Intended for healthcare professionals

Letters

Opportunity may be more important than profession in serial homicide

BMJ 2001; 322 doi: https://doi.org/10.1136/bmj.322.7292.993 (Published 21 April 2001) Cite this as: BMJ 2001;322:993
  1. Cameron Stark (Cameron.Stark{at}hhb.scot.nhs.uk), consultant in public health medicine,
  2. Brodie Paterson, lecturer,
  3. Brian Kidd, consultant psychiatrist
  1. Highland Health Board, Assunt House, Inverness IV2 3HG
  2. Department of Nursing, Stirling University, Stirling FK9 4LA
  3. Forth Valley Primary Care NHS Trust, Royal Scottish National Hospital, Larbert FK7 8AH

    EDITOR—Kinnell suggests that the incidence of serial homicide among doctors may indicate a pathological interest in the power of life and death.1 He notes that other professions may have fewer murderers. Our analysis of serial killers in nursing suggests an alternative interpretation.2

    At least in relation to the murder of patients, nursing provides further examples of healthcare staff who have murdered patients in their care. In a review of 34 serial murderers in the United States, six were nurses.3 We identified 13 convictions of nurses for the serial murder of patients up to 1997.2 In Hickey's series, nurses had often killed for several years before they were identified.3 Higher risk is associated with the delivery of intravenous fluids, with being in a bed out of sight of a nursing station, and with evenings or nights.2

    When this information is combined with Kinnell's observations on Shipman and Nesset, it begins to seem plausible that all walks of life have people with the potential to murder. The key difference may be opportunity. The features associated with risk noted above suggest that access and a low chance of observation are important. The difference between nurses and doctors may be that doctors also control the means of disposal—in the case of Nesset and Shipman, they also provided the death certificate. The reason for the difference in the number of reported deaths may simply relate to the doctors' greater opportunity to remain undiscovered.

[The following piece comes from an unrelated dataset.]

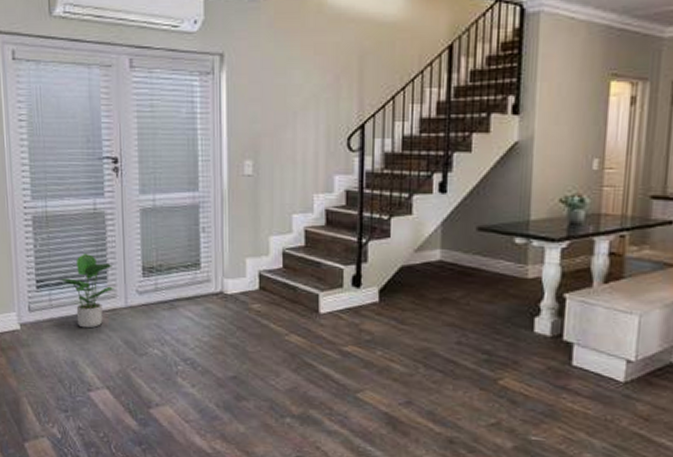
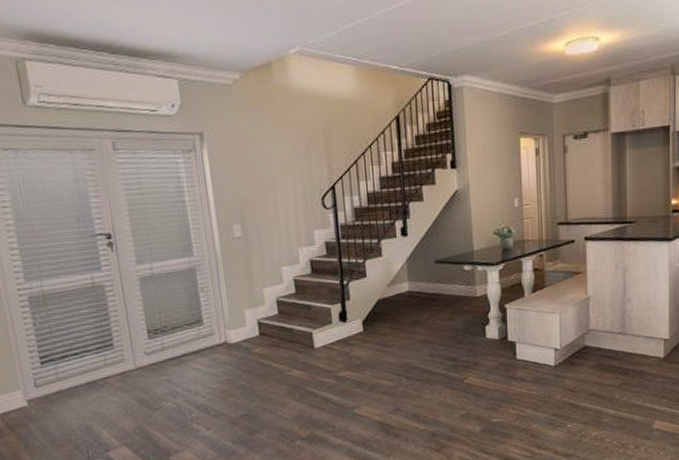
potted plant: present [58,254,114,329] -> none [63,325,122,395]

    The difference between professions may be less striking than it first seems. We should not focus on one occupation. It is more important to develop safe systems. We have argued for the importance of appropriate critical incident review, which allows the identification of serial murder as well as other far commoner problems.4 Shipman's case should not promote paranoia but should lead us to consider how best to identify problems. The techniques for further analysis of unexpected deaths are readily available, but we should not confine our attention to any one possible cause or profession.